I never was much of a conformist, so I'm not going to write about anything topical. I'm such a rebel, I know. You wrote in parentheses that I know who I am, and it's true. I don't know much, but I've got a handle on that. Ice cream sundaes just aren't the same without hot chocolate. I cannot be blamed. You, from the past, wondered if you should stand strong or surrender. I can't help but feel implicated in that line of thought... perhaps it is vanity. But it got me thinking.
Mostly about you.
I don't want to control you or confine you. I don't want to change who you are, or deflect you. I don't want to buy, sell, or process you. I know the feeling of wanting to fight just for the sake of fighting. I felt that way a few years ago. A new friend with a whirlwind entrance into my life, and the best job offer I've ever received. "Come with me! Work in a coffee shop up in Denali National Park for the summer." Yes please. I'll take second helpings of Run Away From Myself. But a buzz in the back of my spine told me not to go. I agonized over it; there was nothing I had ever wanted to do more. I lost sleep, and my mind suffered through a fever of the will. By daybreak the temperature of my thoughts had finally fallen, and I felt depressingly resigned. Staying was not what I wanted to do. I bore it like a cross, bitter. But, as with most things God gives me, I eventually discovered that it was not only what I needed to do, it was what I wanted to do as well.

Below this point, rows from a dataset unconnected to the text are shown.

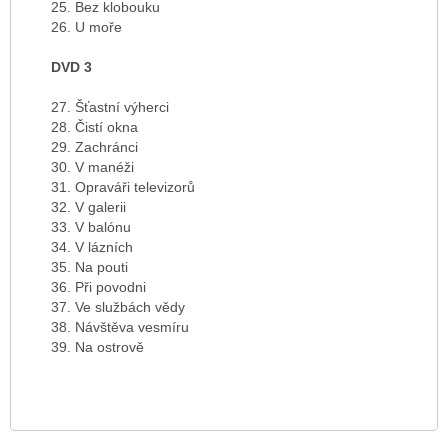
25. Bez klobouku
26. U moře
DVD 3
27. Šťastní výherci
28. Čistí okna
29. Zachránci
30. V manéži
31. Opraváři televizorů
32. V galerii
33. V balónu
34. V lázních
35. Na pouti
36. Při povodni
37. Ve službách vědy
38. Návštěva vesmíru
39. Na ostrově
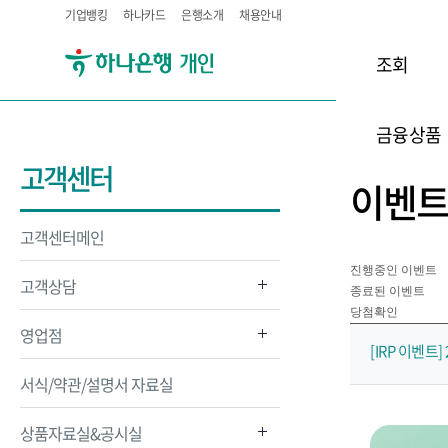
기업뱅킹
하나카드
은행소개
채용안내
조회
금융상품
고객센터
이벤
고객센터메인
진행중인 이벤트
고객상담
종료된 이벤트
당첨확인
영업점
[IRP 이벤트]
서식/약관/설명서 자료실
상품자료실&공시실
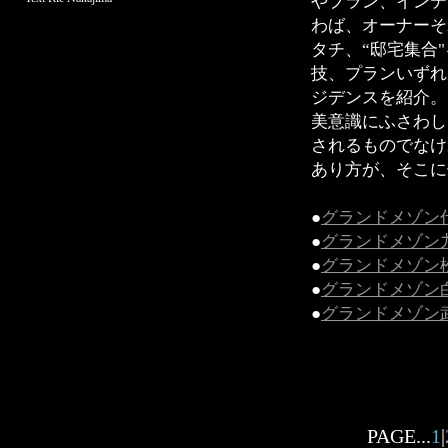
やプラン、インテ
わば、オーナーそ
タチ、“邸宅集合
技、プランいずれ
ジデンスを紹介。
美意識にふさわし
されるものでなけ
あり方が、そこに
●
グランドメゾン
●
グランドメゾン
●
グランドメゾン
●
グランドメゾン
●
グランドメゾン
PAGE...
1
|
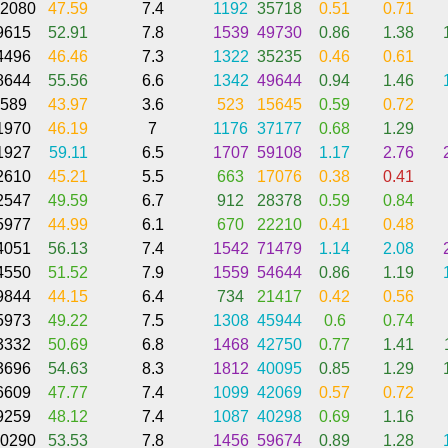
2080
47.59
7.4
1192
35718
0.51
0.71
9615
52.91
7.8
1539
49730
0.86
1.38
4496
46.46
7.3
1322
35235
0.46
0.61
8644
55.56
6.6
1342
49644
0.94
1.46
589
43.97
3.6
523
15645
0.59
0.72
1970
46.19
7
1176
37177
0.68
1.29
1927
59.11
6.5
1707
59108
1.17
2.76
2610
45.21
5.5
663
17076
0.38
0.41
2547
49.59
6.7
912
28378
0.59
0.84
5977
44.99
6.1
670
22210
0.41
0.48
4051
56.13
7.4
1542
71479
1.14
2.08
4550
51.52
7.9
1559
54644
0.86
1.19
9844
44.15
6.4
734
21417
0.42
0.56
5973
49.22
7.5
1308
45944
0.6
0.74
3332
50.69
6.8
1468
42750
0.77
1.41
3696
54.63
8.3
1812
40095
0.85
1.29
6609
47.77
7.4
1099
42069
0.57
0.72
9259
48.12
7.4
1087
40298
0.69
1.16
0290
53.53
7.8
1456
59674
0.89
1.28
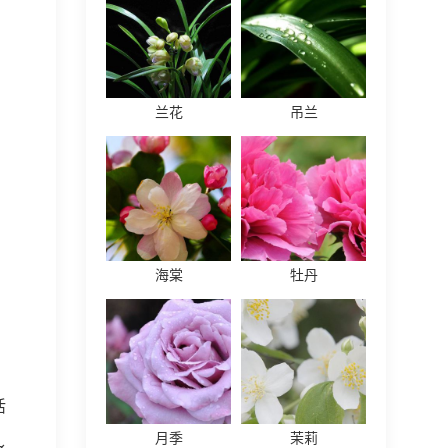
兰花
吊兰
海棠
牡丹
活
月季
茉莉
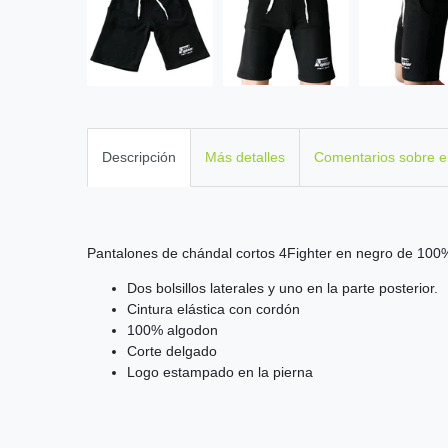
Descripción
Más detalles
Comentarios sobre e
Pantalones de chándal cortos 4Fighter en negro de 100% 
Dos bolsillos laterales y uno en la parte posterior.
Cintura elástica con cordón
100% algodon
Corte delgado
Logo estampado en la pierna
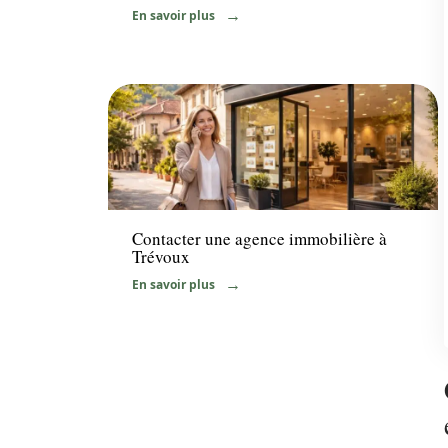
En savoir plus
Immo
Contacter une agence immobilière à
Trévoux
En savoir plus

I told a story, which means I agree with you. My empathy is strong. It is not what I hoped: to cause you to feel stuck between what feels like freedom and what appears to be the opposite. I want freedom for you. I want you to feel free.
There is an undeniable mental space occupied by a lone soul which vanishes in the presence of another. I understand this. I am not blind to the physical laws governing human relationships. I understand what it is to feel the heart pulled towards some green patch of imagination. A garden yearned after, in which we can see ourselves as undressed, as we lived in The Beginning. I know it too. I am idly reminded, though, of our first parents, and how even in that place of peace it was not good to be alone. The symmetries I'm drawing are loose ones, but it's worth considering the things we paint ourselves to desire.
I am a devoted believer in possibility. Realizing the invisible requires this delicate hands-off involvement. It's a dichotomy. Anything good is worth working for, so it is as good as you make it. Anything good is from God, so it can be as good as you let it be. Care for a plant, but don't tell it how to grow.
I want to be the one with whom you are free.